(Collection entries)
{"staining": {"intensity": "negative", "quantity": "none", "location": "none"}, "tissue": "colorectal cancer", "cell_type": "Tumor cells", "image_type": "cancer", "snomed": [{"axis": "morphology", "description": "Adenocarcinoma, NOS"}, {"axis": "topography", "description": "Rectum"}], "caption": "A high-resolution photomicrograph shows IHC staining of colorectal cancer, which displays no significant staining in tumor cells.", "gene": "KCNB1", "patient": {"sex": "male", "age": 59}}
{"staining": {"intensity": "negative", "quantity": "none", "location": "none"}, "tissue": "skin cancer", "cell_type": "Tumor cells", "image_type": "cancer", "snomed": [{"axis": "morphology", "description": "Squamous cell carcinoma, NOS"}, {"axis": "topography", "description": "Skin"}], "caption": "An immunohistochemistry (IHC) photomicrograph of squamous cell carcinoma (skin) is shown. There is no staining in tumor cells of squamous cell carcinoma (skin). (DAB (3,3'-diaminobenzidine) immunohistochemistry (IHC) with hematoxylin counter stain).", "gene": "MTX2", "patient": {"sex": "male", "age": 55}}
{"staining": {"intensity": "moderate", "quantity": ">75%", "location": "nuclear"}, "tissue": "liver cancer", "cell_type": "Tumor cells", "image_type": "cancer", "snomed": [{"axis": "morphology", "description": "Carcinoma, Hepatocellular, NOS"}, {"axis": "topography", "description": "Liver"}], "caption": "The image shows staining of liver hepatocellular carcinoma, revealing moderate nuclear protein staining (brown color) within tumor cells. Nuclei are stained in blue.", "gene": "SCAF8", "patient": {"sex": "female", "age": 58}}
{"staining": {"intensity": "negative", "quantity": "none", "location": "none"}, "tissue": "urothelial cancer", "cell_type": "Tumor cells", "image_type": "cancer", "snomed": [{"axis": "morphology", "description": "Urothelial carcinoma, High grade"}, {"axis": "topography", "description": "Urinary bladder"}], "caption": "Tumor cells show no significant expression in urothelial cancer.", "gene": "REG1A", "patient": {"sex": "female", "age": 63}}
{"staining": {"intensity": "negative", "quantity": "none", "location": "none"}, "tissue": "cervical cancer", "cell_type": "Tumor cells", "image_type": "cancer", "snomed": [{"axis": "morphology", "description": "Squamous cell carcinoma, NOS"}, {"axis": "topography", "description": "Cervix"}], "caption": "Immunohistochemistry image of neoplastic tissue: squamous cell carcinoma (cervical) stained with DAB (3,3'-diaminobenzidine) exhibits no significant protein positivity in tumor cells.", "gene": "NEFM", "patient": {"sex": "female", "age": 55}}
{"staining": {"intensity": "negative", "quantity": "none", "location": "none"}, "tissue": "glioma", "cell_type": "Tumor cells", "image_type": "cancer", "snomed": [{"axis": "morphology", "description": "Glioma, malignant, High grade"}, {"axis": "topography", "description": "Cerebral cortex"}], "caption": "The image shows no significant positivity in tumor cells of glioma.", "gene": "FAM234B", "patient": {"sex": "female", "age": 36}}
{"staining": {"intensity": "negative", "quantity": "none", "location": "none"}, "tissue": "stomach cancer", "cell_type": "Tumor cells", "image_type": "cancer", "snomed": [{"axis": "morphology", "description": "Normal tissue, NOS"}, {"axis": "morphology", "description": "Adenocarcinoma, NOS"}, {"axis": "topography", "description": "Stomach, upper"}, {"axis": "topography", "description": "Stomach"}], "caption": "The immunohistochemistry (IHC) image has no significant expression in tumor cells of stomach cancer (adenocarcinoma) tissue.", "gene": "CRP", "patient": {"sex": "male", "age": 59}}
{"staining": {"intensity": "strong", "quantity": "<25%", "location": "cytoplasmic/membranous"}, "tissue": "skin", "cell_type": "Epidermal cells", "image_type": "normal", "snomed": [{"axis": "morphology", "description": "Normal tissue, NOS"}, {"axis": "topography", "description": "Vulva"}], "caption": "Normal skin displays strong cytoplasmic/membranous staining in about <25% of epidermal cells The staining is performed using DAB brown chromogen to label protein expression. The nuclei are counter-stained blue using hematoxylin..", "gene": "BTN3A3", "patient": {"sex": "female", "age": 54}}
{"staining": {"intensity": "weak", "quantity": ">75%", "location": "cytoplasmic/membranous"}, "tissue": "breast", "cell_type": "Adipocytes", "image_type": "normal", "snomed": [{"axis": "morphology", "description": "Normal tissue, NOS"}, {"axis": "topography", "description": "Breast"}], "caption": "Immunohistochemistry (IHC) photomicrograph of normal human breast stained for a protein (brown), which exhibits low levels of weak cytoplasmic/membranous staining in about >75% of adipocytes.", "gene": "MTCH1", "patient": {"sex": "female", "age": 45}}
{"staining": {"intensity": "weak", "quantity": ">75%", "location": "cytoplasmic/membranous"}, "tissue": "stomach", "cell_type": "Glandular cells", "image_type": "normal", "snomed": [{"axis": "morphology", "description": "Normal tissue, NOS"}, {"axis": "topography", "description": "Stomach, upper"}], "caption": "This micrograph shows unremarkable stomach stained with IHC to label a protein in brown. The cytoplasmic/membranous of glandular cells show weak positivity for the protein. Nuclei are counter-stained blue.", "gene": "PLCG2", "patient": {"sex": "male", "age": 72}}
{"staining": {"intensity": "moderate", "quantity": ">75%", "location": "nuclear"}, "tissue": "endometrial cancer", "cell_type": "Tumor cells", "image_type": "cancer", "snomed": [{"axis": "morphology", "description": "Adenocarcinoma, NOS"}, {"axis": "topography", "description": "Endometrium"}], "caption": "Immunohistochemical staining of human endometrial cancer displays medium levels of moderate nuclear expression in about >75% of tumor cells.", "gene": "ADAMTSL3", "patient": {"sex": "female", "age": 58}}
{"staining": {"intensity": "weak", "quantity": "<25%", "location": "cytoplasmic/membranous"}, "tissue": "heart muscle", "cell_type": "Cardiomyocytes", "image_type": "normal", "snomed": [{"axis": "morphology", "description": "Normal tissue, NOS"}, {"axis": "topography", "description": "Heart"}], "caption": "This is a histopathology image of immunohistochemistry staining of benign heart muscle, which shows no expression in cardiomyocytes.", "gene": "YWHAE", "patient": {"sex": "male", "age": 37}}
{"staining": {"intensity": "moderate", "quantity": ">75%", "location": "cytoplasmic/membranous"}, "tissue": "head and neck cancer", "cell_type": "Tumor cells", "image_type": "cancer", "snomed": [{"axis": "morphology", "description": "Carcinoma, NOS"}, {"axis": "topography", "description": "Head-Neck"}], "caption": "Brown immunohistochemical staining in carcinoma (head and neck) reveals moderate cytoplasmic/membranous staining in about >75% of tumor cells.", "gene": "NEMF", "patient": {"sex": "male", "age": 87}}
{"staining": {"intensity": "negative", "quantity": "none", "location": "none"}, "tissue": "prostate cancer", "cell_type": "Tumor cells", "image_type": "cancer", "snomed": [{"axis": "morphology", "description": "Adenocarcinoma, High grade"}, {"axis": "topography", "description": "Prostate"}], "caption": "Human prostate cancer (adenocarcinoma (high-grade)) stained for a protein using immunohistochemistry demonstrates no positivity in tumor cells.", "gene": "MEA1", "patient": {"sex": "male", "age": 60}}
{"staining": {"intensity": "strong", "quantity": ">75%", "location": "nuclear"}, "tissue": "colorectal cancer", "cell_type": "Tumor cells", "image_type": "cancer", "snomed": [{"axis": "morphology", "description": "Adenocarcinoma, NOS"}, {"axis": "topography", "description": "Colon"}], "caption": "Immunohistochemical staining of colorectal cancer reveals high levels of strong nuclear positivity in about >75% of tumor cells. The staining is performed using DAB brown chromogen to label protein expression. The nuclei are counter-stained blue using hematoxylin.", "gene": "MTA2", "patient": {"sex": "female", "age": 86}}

#### [WHAT YOU NEED TO DO]
Output the records above, each one exactly, with none left out.

#### [RESPONSE TO THE EXERCISE]
{"staining": {"intensity": "negative", "quantity": "none", "location": "none"}, "tissue": "colorectal cancer", "cell_type": "Tumor cells", "image_type": "cancer", "snomed": [{"axis": "morphology", "description": "Adenocarcinoma, NOS"}, {"axis": "topography", "description": "Rectum"}], "caption": "A high-resolution photomicrograph shows IHC staining of colorectal cancer, which displays no significant staining in tumor cells.", "gene": "KCNB1", "patient": {"sex": "male", "age": 59}}
{"staining": {"intensity": "negative", "quantity": "none", "location": "none"}, "tissue": "skin cancer", "cell_type": "Tumor cells", "image_type": "cancer", "snomed": [{"axis": "morphology", "description": "Squamous cell carcinoma, NOS"}, {"axis": "topography", "description": "Skin"}], "caption": "An immunohistochemistry (IHC) photomicrograph of squamous cell carcinoma (skin) is shown. There is no staining in tumor cells of squamous cell carcinoma (skin). (DAB (3,3'-diaminobenzidine) immunohistochemistry (IHC) with hematoxylin counter stain).", "gene": "MTX2", "patient": {"sex": "male", "age": 55}}
{"staining": {"intensity": "moderate", "quantity": ">75%", "location": "nuclear"}, "tissue": "liver cancer", "cell_type": "Tumor cells", "image_type": "cancer", "snomed": [{"axis": "morphology", "description": "Carcinoma, Hepatocellular, NOS"}, {"axis": "topography", "description": "Liver"}], "caption": "The image shows staining of liver hepatocellular carcinoma, revealing moderate nuclear protein staining (brown color) within tumor cells. Nuclei are stained in blue.", "gene": "SCAF8", "patient": {"sex": "female", "age": 58}}
{"staining": {"intensity": "negative", "quantity": "none", "location": "none"}, "tissue": "urothelial cancer", "cell_type": "Tumor cells", "image_type": "cancer", "snomed": [{"axis": "morphology", "description": "Urothelial carcinoma, High grade"}, {"axis": "topography", "description": "Urinary bladder"}], "caption": "Tumor cells show no significant expression in urothelial cancer.", "gene": "REG1A", "patient": {"sex": "female", "age": 63}}
{"staining": {"intensity": "negative", "quantity": "none", "location": "none"}, "tissue": "cervical cancer", "cell_type": "Tumor cells", "image_type": "cancer", "snomed": [{"axis": "morphology", "description": "Squamous cell carcinoma, NOS"}, {"axis": "topography", "description": "Cervix"}], "caption": "Immunohistochemistry image of neoplastic tissue: squamous cell carcinoma (cervical) stained with DAB (3,3'-diaminobenzidine) exhibits no significant protein positivity in tumor cells.", "gene": "NEFM", "patient": {"sex": "female", "age": 55}}
{"staining": {"intensity": "negative", "quantity": "none", "location": "none"}, "tissue": "glioma", "cell_type": "Tumor cells", "image_type": "cancer", "snomed": [{"axis": "morphology", "description": "Glioma, malignant, High grade"}, {"axis": "topography", "description": "Cerebral cortex"}], "caption": "The image shows no significant positivity in tumor cells of glioma.", "gene": "FAM234B", "patient": {"sex": "female", "age": 36}}
{"staining": {"intensity": "negative", "quantity": "none", "location": "none"}, "tissue": "stomach cancer", "cell_type": "Tumor cells", "image_type": "cancer", "snomed": [{"axis": "morphology", "description": "Normal tissue, NOS"}, {"axis": "morphology", "description": "Adenocarcinoma, NOS"}, {"axis": "topography", "description": "Stomach, upper"}, {"axis": "topography", "description": "Stomach"}], "caption": "The immunohistochemistry (IHC) image has no significant expression in tumor cells of stomach cancer (adenocarcinoma) tissue.", "gene": "CRP", "patient": {"sex": "male", "age": 59}}
{"staining": {"intensity": "strong", "quantity": "<25%", "location": "cytoplasmic/membranous"}, "tissue": "skin", "cell_type": "Epidermal cells", "image_type": "normal", "snomed": [{"axis": "morphology", "description": "Normal tissue, NOS"}, {"axis": "topography", "description": "Vulva"}], "caption": "Normal skin displays strong cytoplasmic/membranous staining in about <25% of epidermal cells The staining is performed using DAB brown chromogen to label protein expression. The nuclei are counter-stained blue using hematoxylin..", "gene": "BTN3A3", "patient": {"sex": "female", "age": 54}}
{"staining": {"intensity": "weak", "quantity": ">75%", "location": "cytoplasmic/membranous"}, "tissue": "breast", "cell_type": "Adipocytes", "image_type": "normal", "snomed": [{"axis": "morphology", "description": "Normal tissue, NOS"}, {"axis": "topography", "description": "Breast"}], "caption": "Immunohistochemistry (IHC) photomicrograph of normal human breast stained for a protein (brown), which exhibits low levels of weak cytoplasmic/membranous staining in about >75% of adipocytes.", "gene": "MTCH1", "patient": {"sex": "female", "age": 45}}
{"staining": {"intensity": "weak", "quantity": ">75%", "location": "cytoplasmic/membranous"}, "tissue": "stomach", "cell_type": "Glandular cells", "image_type": "normal", "snomed": [{"axis": "morphology", "description": "Normal tissue, NOS"}, {"axis": "topography", "description": "Stomach, upper"}], "caption": "This micrograph shows unremarkable stomach stained with IHC to label a protein in brown. The cytoplasmic/membranous of glandular cells show weak positivity for the protein. Nuclei are counter-stained blue.", "gene": "PLCG2", "patient": {"sex": "male", "age": 72}}
{"staining": {"intensity": "moderate", "quantity": ">75%", "location": "nuclear"}, "tissue": "endometrial cancer", "cell_type": "Tumor cells", "image_type": "cancer", "snomed": [{"axis": "morphology", "description": "Adenocarcinoma, NOS"}, {"axis": "topography", "description": "Endometrium"}], "caption": "Immunohistochemical staining of human endometrial cancer displays medium levels of moderate nuclear expression in about >75% of tumor cells.", "gene": "ADAMTSL3", "patient": {"sex": "female", "age": 58}}
{"staining": {"intensity": "weak", "quantity": "<25%", "location": "cytoplasmic/membranous"}, "tissue": "heart muscle", "cell_type": "Cardiomyocytes", "image_type": "normal", "snomed": [{"axis": "morphology", "description": "Normal tissue, NOS"}, {"axis": "topography", "description": "Heart"}], "caption": "This is a histopathology image of immunohistochemistry staining of benign heart muscle, which shows no expression in cardiomyocytes.", "gene": "YWHAE", "patient": {"sex": "male", "age": 37}}
{"staining": {"intensity": "moderate", "quantity": ">75%", "location": "cytoplasmic/membranous"}, "tissue": "head and neck cancer", "cell_type": "Tumor cells", "image_type": "cancer", "snomed": [{"axis": "morphology", "description": "Carcinoma, NOS"}, {"axis": "topography", "description": "Head-Neck"}], "caption": "Brown immunohistochemical staining in carcinoma (head and neck) reveals moderate cytoplasmic/membranous staining in about >75% of tumor cells.", "gene": "NEMF", "patient": {"sex": "male", "age": 87}}
{"staining": {"intensity": "negative", "quantity": "none", "location": "none"}, "tissue": "prostate cancer", "cell_type": "Tumor cells", "image_type": "cancer", "snomed": [{"axis": "morphology", "description": "Adenocarcinoma, High grade"}, {"axis": "topography", "description": "Prostate"}], "caption": "Human prostate cancer (adenocarcinoma (high-grade)) stained for a protein using immunohistochemistry demonstrates no positivity in tumor cells.", "gene": "MEA1", "patient": {"sex": "male", "age": 60}}
{"staining": {"intensity": "strong", "quantity": ">75%", "location": "nuclear"}, "tissue": "colorectal cancer", "cell_type": "Tumor cells", "image_type": "cancer", "snomed": [{"axis": "morphology", "description": "Adenocarcinoma, NOS"}, {"axis": "topography", "description": "Colon"}], "caption": "Immunohistochemical staining of colorectal cancer reveals high levels of strong nuclear positivity in about >75% of tumor cells. The staining is performed using DAB brown chromogen to label protein expression. The nuclei are counter-stained blue using hematoxylin.", "gene": "MTA2", "patient": {"sex": "female", "age": 86}}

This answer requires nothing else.